With x = 0 and z = 0, any grid won’t be able to go into the negative numbers. That means when you are constructing a level, you need to be careful that you don’t build where the grid can’t go.
That is correct. The same issue applies if you exceed the width and height of the LevelGrid. Everything should be within these bounds (though you can put decorative elements outside of these bounds, just not units or locations you want to travel on/through)
So how do games work around this?
According to the devs of Project Zomboid, for example, this was limiting their map size to a quarter of what the engine could handle (it was not built using Unity though).

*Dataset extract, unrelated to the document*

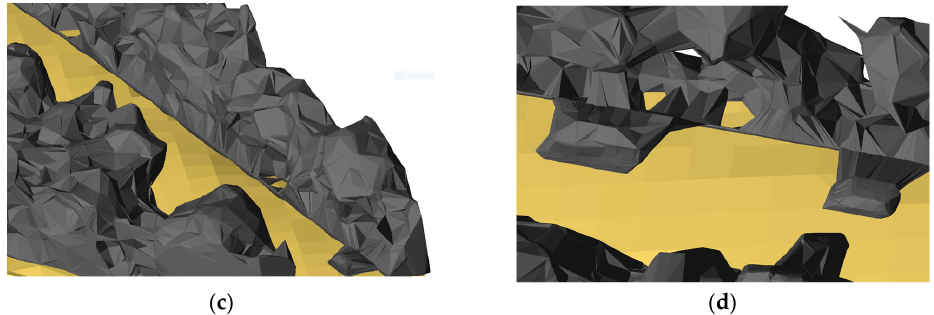
Figure 6. Visual comparison of distinct aboveground models. ( a ) Aerial view of the model with 20 cm as maximum edge length; ( b ) close-up of the previous view; ( c ) oblique aerial view of the model with up to 2 m edge length; ( d ) close-up of the previous image, here two cars are merged with vegetation and the crash barrier.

Is there some kind of mathematical trick to avoid this? or can you iterate starting from a negative number and going up in a for-loop?
The reason here is that the grid is positioned at the origin, so when you calculate the grid position from world position, your world position needs to be in the positive range. You could introduce an ‘offset’ that is added or subtracted to and from the world position to ‘translate’ the coordinates back and forth.
For example, you could have a 10x10 grid with an offset of (-5, -5). This essentially then means the grid is centered on the origin (somewhat) of the world, and all world positions from (-5,-5) to (5,5) would be valid (barring some rounding errors). You’d also need to take this into account when checking positions, etc. because, while the grid’s width and height may be 10, a world position of (8, 8) will no longer be valid in this scenario. A grid position of (0, 0) will now be at (-5, -5) in the world as opposed to the (0, 0) world position in the current system.
For the GridSystem
you may have an overloaded constructor that takes an offset (optional) and store it (All this code is adapted from the Turn-Based Strategy course’s code)
private Vector3 offset;
public GridSystem(int width, int height, float cellSize, Func<GridSystem<TGridObject>, GridPosition, TGridObject> createGridObject)
: this(width, height, cellSize, Vector3.zero, createGridObject) { } // pass Vector3.zero as the defaul offset
public GridSystem(int width, int height, float cellSize, Vector3 offset, Func<GridSystem<TGridObject>, GridPosition, TGridObject> createGridObject)
{
this.offset = offset;
// all the normal grid constructor code
}
This offset adjusts the calculation only - the grid’s indices still start at 0. What those indices are in relation to the world is just calculated differently now.
public Vector3 GetWorldPosition(GridPosition gridPosition)
{
// calculate as normal, then translate to 'offset'
return new Vector3(gridPosition.x, 0, gridPosition.z) * cellSize + offset;
}
public GridPosition GetGridPosition(Vector3 worldPosition)
{
// translate back to 0 (remove offset) before calculating as normal
Vector3 translated = worldPosition - offset;
return new GridPosition(
Mathf.RoundToInt(translated.x / cellSize),
Mathf.RoundToInt(translated.z / cellSize)
);
}
Alternatively, you could just set your starting position to be width/2,height/2. There is absolutely no reason it should limit your map size beyond the limits of performance issues (larger maps with pathfinding often == less performance).